LITURGY: New York City Ballet principals Maria Kowroski and Albert Evans guested regally in
Christopher Wheeldon’s piece. |
Maybe it’s the economy, but Boston Ballet’s third-annual season-opening gala was a sober evening, without the orchestral overture and the Paris Opera Ballet–style défilé (a kind of company introduction in which the dancers come on stage one by one, to the cheers of his or her fans) that graced the first two affairs. It’s a smaller company now, with just seven principals and 40 dancers total. Many cities bigger than Boston would, of course, love to have a company of this quality. Some would even do more to support it.
As in the past two galas, the dancers got high marks for artistry and only middling ones for bravura. The excerpt from Jorma Elo’s In on Blue, which Boston Ballet premiered last March, made for an oddly dim-lit and low-key opener, but the echoes of Bernard Herrmann’s Vertigo music and the jittery questioning of ’50s attitudes about men and women made me want to see it again. The one commissioned premiere, former company principal Viktor Plotnikov’s Rhyme, was so mesmerizing that I didn’t even register the Chopin score, Larissa Ponomarenko and Yury Yanowsky moving toward and away from each other, lit and unlit, sometimes in spooky silence, a piece that made you think about its title.
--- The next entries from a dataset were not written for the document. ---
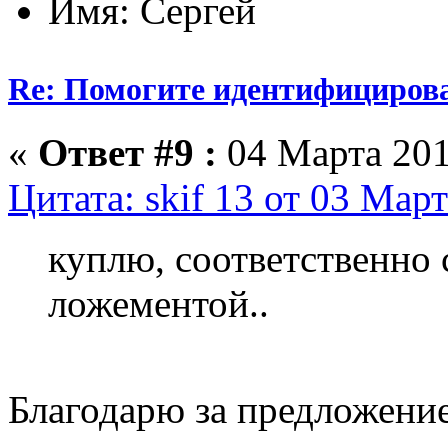
Имя: Сергей
Re: Помогите идентифицирова
«
Ответ #9 :
04 Марта 201
Цитата: skif 13 от 03 Март
куплю, соответственно 
ложементой..
Благодарю за предложение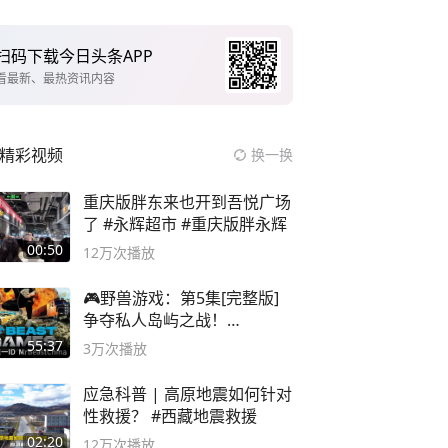
扫码下载今日头条APP
看最新、最热资讯内容
精彩视频
换一换
重庆版胖东来也开到吾悦广场
了 #永辉超市 #重庆版胖永辉
00:50
12万
次播放
🎮野兽游戏：第5集[完整版]
争夺私人岛屿之战！
#MrBeastChina
55:37
3万
次播放
应急科普 | 高原地震如何针对
性救援？ #西藏地震救援
02:20
12万
次播放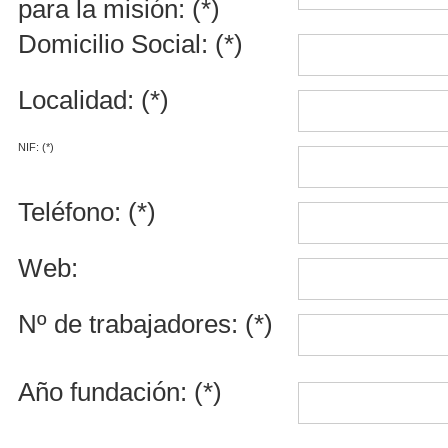
para la misión: (*)
Domicilio Social: (*)
Localidad: (*)
NIF: (*)
Teléfono: (*)
Web:
Nº de trabajadores: (*)
Año fundación: (*)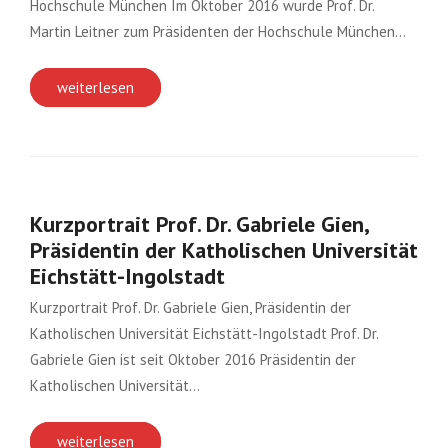
Hochschule München Im Oktober 2016 wurde Prof. Dr.
Martin Leitner zum Präsidenten der Hochschule München…
weiterlesen
Kurzportrait Prof. Dr. Gabriele Gien,
Präsidentin der Katholischen Universität
Eichstätt-Ingolstadt
Kurzportrait Prof. Dr. Gabriele Gien, Präsidentin der
Katholischen Universität Eichstätt-Ingolstadt Prof. Dr.
Gabriele Gien ist seit Oktober 2016 Präsidentin der
Katholischen Universität…
weiterlesen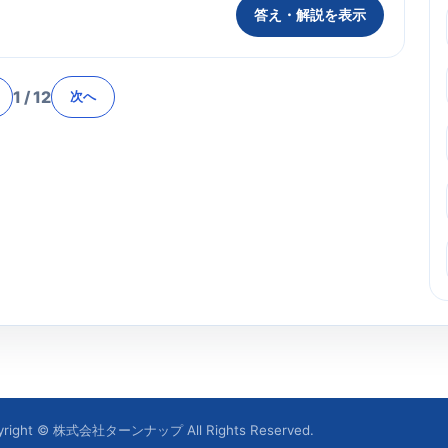
答え・解説を表示
1
/
12
次へ
yright © 株式会社ターンナップ All Rights Reserved.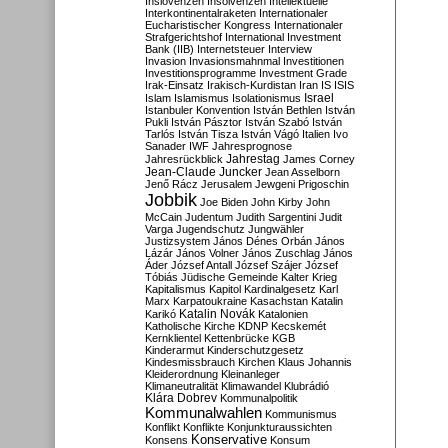
Inslovenzen
Insolvenzen
Intellektuelle
Interkontinentalraketen
Internationaler
Eucharistischer Kongress
Internationaler
Strafgerichtshof
International Investment
Bank (IIB)
Internetsteuer
Interview
Invasion
Invasionsmahnmal
Investitionen
Investitionsprogramme
Investment Grade
Irak-Einsatz
Irakisch-Kurdistan
Iran
IS
ISIS
Israel
Islam
Islamismus
Isolationismus
Istanbuler Konvention
István Bethlen
István
Pukli
István Pásztor
István Szabó
István
Tarlós
István Tisza
István Vágó
Italien
Ivo
Sanader
IWF
Jahresprognose
Jahrestag
Jahresrückblick
James Corney
Jean-Claude Juncker
Jean Asselborn
Jenő Rácz
Jerusalem
Jewgeni Prigoschin
Jobbik
Joe Biden
John Kirby
John
McCain
Judentum
Judith Sargentini
Judit
Varga
Jugendschutz
Jungwähler
Justizsystem
János Dénes Orbán
János
Lázár
János Volner
János Zuschlag
János
Áder
József Antall
József Szájer
József
Tóbiás
Jüdische Gemeinde
Kalter Krieg
Kapitalismus
Kapitol
Kardinalgesetz
Karl
Marx
Karpatoukraine
Kasachstan
Katalin
Katalin Novák
Karikó
Katalonien
Katholische Kirche
KDNP
Kecskemét
Kernklientel
Kettenbrücke
KGB
Kinderarmut
Kinderschutzgesetz
Kindesmissbrauch
Kirchen
Klaus Johannis
Kleiderordnung
Kleinanleger
Klimaneutralität
Klimawandel
Klubrádió
Klára Dobrev
Kommunalpolitik
Kommunalwahlen
Kommunismus
Konflikt
Konflikte
Konjunkturaussichten
Konservative
Konsens
Konsum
New York City Ballet principals Maria Kowroski and Albert Evans guested in Christopher Wheeldon’s Liturgy, a spikier duet that, set to Arvo Pärt’s Fratres, sat regally on Pärt’s harmonic pulse points, the dancers sitting with it. John Lam was pellucid as a bemused Everyman contra mundum in William Forsythe’s The Vile Parody of Address. A slinky Misa Kuranaga in the Adam-and-Eve-like pas de deux from George Balanchine’s Rubies seemed more likely to seduce the Snake than vice versa; James Whiteside was big and boisterous (especially in his Rodeo moment) and an effective counterweight. The slow movement of Balanchine’s Concerto Barocco reminded me what a wonderful role this is for Pavel Gurevich, who remained upright and elegant while twining with the shorter women; his partner, Rie Ichikawa, failed only in her tendency to rush the music.
The party pieces were less successful. The highlight of the excerpts from Sabrina Matthews’s ein von viel was Freda Locker’s incisive playing of the Goldberg variations; the choreography, here realized by James Whiteside and Jared Redick, still looks ordinary by comparison. Erica Cornejo and Carlos Molina seemed wasted in the pas de deux from Spartacus, though Cornejo did a nice impression of Maria in West Side Story, and the one-hand-lift-while-running-around-the-stage drew oohs and aahs. Neither Roman Rykine in the pas de deux from The Sleeping Beauty nor Nelson Madrigal in the excerpts from Paquita managed more than a very modest manège; Rykine and Ponomarenko did bring off three snappy fish dives, and, in Paquita, Lorna Feijóo’s fouetté sequence was stellar. Spinning at one point in pirouette and then slowing as if deciding when to stop, Jaime Díaz promised the fireworks that are the Corsaire pas de deux’s raison d’être, but he never quite exploded, and though Melissa Hough whipped through her chaîné turns, she lacked personality (which she has) and abandon.
The capper was the ninth and last movement from Twyla Tharp’s In the Upper Room, which should bring any audience to its feet, but it didn’t quite come off: one of the Bomb Squad members slipped, and there was a fair bit of ragged ensemble and sloppy execution. Kathleen Breen Combes cut through the smoky haze with swivel hips that matched her smile.